Here's the audit, in the order I run it.

1. Clarity above the fold

Within five seconds, can a visitor tell what you do, who it's for, and why it matters? If the headline is clever instead of clear, you're losing people before anything else gets a chance to work. This is the highest-leverage fix on almost every site.

2. One obvious next step

Every page should have a single, obvious thing to do next. When a page offers five competing calls to action, visitors pick none. Decide the one action that matters and make it impossible to miss.

3. Trust, fast

People buy from businesses they believe. Real proof — results, reviews, recognizable logos, a real human behind the work — needs to show up early, not buried on an about page. Remove anything fake or placeholder; it does more harm than blank space.

4. Speed and friction

A slow site bleeds conversions before the copy is even read, especially on mobile. And every extra form field, every unnecessary step, costs you completions. Time the load, count the clicks to convert, and cut what you can.
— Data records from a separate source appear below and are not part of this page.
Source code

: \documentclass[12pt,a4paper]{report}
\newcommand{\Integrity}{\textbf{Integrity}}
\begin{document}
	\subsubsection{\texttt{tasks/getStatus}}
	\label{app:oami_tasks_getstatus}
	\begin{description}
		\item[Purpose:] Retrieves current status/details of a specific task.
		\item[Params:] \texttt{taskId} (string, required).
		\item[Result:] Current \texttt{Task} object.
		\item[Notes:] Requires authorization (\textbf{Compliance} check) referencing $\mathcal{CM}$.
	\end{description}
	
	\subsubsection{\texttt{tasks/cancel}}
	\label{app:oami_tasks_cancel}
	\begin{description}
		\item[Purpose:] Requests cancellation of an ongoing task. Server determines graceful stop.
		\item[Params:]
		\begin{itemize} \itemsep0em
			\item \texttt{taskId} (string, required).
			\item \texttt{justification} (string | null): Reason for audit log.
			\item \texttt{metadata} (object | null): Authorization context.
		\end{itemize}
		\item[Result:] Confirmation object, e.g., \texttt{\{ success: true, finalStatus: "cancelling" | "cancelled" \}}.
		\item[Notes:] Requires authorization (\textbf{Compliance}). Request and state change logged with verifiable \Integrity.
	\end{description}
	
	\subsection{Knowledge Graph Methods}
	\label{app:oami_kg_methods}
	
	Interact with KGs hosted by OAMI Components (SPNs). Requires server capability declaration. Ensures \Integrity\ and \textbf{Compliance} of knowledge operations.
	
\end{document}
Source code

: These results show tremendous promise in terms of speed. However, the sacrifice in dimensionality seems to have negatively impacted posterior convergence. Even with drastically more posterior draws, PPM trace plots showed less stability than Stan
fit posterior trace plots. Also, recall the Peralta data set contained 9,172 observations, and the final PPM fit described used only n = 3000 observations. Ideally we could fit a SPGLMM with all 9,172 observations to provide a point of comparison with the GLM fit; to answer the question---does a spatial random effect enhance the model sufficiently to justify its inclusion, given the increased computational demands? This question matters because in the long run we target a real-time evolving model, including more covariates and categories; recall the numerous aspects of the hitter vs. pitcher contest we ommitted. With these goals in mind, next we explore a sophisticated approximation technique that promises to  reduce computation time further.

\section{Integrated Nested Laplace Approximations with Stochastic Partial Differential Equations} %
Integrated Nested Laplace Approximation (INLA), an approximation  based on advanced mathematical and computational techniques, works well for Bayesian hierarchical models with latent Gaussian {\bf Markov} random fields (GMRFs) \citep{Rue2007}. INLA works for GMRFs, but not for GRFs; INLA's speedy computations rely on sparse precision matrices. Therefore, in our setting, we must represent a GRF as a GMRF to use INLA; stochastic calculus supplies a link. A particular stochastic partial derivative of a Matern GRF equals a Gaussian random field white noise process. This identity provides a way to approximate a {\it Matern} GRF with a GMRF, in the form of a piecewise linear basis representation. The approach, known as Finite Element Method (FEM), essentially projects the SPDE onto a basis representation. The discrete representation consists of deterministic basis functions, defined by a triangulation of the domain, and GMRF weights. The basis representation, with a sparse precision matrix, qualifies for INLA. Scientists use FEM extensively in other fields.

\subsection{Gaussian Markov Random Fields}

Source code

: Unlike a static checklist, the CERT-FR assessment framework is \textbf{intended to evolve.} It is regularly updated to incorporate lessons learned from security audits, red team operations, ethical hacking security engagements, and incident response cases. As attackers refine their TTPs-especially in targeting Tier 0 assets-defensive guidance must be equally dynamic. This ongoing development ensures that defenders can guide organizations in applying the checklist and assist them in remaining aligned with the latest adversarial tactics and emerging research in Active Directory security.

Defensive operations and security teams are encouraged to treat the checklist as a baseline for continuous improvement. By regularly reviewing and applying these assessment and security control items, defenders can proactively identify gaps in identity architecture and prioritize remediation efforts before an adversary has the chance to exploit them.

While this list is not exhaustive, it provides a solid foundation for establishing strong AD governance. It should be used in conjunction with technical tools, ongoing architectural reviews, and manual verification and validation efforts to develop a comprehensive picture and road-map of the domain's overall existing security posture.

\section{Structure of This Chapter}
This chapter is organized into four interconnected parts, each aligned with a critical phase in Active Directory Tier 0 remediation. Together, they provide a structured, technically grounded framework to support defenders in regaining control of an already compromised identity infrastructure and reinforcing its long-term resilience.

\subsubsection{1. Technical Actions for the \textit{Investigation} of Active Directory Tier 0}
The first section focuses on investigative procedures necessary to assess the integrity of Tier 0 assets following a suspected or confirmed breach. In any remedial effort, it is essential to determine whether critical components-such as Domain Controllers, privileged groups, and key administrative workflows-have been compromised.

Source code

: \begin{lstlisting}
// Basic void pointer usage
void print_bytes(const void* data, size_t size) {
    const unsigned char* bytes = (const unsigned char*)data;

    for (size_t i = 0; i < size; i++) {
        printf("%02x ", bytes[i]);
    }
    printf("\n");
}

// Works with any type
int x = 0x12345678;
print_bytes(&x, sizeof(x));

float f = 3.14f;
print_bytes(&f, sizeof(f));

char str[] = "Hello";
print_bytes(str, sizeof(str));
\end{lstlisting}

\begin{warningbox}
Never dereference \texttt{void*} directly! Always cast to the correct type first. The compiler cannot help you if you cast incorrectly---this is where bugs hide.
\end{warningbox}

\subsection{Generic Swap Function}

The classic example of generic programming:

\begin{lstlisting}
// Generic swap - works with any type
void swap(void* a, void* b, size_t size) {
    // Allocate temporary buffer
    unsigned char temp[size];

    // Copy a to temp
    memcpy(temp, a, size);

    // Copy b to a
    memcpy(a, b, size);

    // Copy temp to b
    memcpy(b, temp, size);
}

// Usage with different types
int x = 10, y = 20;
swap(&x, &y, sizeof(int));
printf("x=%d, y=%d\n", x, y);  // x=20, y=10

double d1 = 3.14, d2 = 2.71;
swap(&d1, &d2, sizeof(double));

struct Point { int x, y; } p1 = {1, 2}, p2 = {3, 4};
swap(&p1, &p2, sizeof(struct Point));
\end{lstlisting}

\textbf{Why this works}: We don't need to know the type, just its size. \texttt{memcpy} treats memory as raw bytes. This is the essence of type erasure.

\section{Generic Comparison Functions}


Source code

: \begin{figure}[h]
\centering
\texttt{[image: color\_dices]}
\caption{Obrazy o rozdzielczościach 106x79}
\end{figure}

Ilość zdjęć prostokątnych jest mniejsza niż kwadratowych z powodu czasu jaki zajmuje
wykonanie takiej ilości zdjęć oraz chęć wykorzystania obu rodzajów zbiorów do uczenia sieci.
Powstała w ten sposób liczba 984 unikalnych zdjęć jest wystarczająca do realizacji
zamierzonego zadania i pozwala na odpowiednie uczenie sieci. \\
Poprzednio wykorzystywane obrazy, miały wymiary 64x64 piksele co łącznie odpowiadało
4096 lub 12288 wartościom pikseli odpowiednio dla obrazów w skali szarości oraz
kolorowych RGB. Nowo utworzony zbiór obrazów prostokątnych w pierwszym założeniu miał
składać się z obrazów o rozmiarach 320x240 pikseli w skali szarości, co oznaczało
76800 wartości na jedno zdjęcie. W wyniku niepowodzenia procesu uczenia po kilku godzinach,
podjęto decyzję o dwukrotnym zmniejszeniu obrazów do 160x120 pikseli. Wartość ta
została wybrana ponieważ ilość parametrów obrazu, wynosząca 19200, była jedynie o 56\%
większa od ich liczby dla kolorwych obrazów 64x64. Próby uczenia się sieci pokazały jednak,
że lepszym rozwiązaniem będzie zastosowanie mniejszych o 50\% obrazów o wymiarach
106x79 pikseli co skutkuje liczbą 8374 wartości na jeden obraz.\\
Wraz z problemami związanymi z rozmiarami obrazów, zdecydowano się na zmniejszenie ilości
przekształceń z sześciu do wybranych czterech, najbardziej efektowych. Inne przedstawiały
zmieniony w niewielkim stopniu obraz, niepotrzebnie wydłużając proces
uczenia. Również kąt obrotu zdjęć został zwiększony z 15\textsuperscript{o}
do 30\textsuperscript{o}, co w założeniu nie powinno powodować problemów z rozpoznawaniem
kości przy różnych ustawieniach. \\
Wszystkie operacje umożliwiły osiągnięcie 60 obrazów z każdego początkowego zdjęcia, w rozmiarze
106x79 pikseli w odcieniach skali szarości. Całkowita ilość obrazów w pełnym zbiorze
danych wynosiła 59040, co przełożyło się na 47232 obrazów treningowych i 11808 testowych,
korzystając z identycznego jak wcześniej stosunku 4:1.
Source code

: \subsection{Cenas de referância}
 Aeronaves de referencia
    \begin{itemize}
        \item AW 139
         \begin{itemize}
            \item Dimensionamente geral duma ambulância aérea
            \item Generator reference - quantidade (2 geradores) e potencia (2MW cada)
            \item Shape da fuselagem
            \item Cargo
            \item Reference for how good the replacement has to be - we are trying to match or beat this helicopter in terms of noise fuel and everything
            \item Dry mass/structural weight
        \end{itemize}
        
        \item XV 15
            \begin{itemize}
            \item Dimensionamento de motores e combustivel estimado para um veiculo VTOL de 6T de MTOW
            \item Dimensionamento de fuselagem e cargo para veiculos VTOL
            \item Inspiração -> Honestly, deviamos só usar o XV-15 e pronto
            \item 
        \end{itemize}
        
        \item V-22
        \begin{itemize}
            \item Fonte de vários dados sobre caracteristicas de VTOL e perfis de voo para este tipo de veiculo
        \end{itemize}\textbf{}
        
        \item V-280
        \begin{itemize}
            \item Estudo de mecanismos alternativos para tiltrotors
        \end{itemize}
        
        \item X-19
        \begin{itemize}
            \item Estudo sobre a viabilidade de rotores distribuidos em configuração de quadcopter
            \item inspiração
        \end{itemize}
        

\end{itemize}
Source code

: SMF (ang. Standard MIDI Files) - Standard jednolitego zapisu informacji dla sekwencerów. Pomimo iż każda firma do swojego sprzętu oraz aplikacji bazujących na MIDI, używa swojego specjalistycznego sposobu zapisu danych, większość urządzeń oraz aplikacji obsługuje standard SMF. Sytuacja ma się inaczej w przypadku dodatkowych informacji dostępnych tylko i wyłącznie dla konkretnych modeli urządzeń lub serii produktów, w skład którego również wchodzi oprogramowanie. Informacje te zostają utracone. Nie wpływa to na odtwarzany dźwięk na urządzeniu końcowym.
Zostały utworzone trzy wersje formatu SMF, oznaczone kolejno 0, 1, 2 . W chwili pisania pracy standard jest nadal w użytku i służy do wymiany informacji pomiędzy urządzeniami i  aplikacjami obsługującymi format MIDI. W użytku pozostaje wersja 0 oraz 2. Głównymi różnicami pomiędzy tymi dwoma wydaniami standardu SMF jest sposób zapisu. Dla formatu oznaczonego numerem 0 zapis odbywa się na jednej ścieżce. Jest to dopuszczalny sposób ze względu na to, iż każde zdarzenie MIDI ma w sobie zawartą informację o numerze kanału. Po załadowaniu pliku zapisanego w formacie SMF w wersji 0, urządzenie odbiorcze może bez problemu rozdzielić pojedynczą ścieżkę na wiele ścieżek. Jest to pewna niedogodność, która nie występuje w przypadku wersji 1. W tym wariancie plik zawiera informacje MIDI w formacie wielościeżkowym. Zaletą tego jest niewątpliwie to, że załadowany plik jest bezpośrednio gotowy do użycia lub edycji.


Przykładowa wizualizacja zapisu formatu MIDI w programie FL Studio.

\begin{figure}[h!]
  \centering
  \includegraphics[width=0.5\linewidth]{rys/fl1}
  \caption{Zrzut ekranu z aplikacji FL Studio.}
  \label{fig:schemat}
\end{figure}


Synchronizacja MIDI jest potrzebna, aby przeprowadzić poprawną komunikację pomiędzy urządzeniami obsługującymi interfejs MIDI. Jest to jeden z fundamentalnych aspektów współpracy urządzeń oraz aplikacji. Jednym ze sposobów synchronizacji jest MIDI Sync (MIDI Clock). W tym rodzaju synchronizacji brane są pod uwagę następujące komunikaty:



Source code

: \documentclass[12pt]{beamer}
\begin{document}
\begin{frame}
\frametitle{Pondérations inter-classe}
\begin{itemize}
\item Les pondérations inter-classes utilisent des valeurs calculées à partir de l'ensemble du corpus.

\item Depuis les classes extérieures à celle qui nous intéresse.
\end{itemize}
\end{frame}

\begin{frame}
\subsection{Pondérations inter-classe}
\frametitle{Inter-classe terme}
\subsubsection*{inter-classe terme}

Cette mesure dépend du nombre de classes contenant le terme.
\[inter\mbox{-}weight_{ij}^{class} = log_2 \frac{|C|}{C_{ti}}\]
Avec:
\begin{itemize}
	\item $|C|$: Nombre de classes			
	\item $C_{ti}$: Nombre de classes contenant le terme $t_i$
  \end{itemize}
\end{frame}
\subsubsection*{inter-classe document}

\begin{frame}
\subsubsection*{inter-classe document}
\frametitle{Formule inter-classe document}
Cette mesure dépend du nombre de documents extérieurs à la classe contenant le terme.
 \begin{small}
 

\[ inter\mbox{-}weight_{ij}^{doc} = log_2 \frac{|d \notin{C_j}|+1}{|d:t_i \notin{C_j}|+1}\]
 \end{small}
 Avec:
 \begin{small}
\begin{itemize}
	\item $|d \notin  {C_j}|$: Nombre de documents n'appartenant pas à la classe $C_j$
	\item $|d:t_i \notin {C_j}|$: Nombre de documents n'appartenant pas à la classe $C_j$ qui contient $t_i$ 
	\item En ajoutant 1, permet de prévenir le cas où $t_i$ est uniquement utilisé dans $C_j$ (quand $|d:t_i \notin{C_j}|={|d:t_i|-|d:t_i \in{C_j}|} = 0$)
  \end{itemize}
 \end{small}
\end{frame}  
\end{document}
  • Headline states what you do and who it's for — clearly.
  • One primary call to action per page, visually dominant.
  • Proof and trust signals appear early and are real.
  • Pages load fast on mobile; forms ask only what's needed.
  • Contact and next steps are never more than one click away.

Audit, then decide

Run this top to bottom and you'll usually find a handful of fixes that lift conversions without touching the design. If the foundation genuinely can't carry the goals, then you rebuild — but now you're rebuilding with a clear list of what the new site has to do.

Context & Common Questions

What is a website conversion audit?

It's a structured review of how well your site turns visitors into leads or customers. It looks at message clarity, the strength and visibility of your call to action, trust signals, page speed, and friction in your forms — the things that quietly cost you conversions.

Do I need to redesign my website to improve conversions?

Usually not. Most conversion problems come from unclear messaging, a weak or buried call to action, missing trust signals, or slow load times — all fixable without a full rebuild. Audit first; redesign only if the foundation truly can't support the goals.

What's the single biggest conversion killer?

Lack of clarity. If a visitor can't tell what you do, who it's for, and what to do next within a few seconds, no amount of design polish will save the conversion. Clarity beats cleverness every time.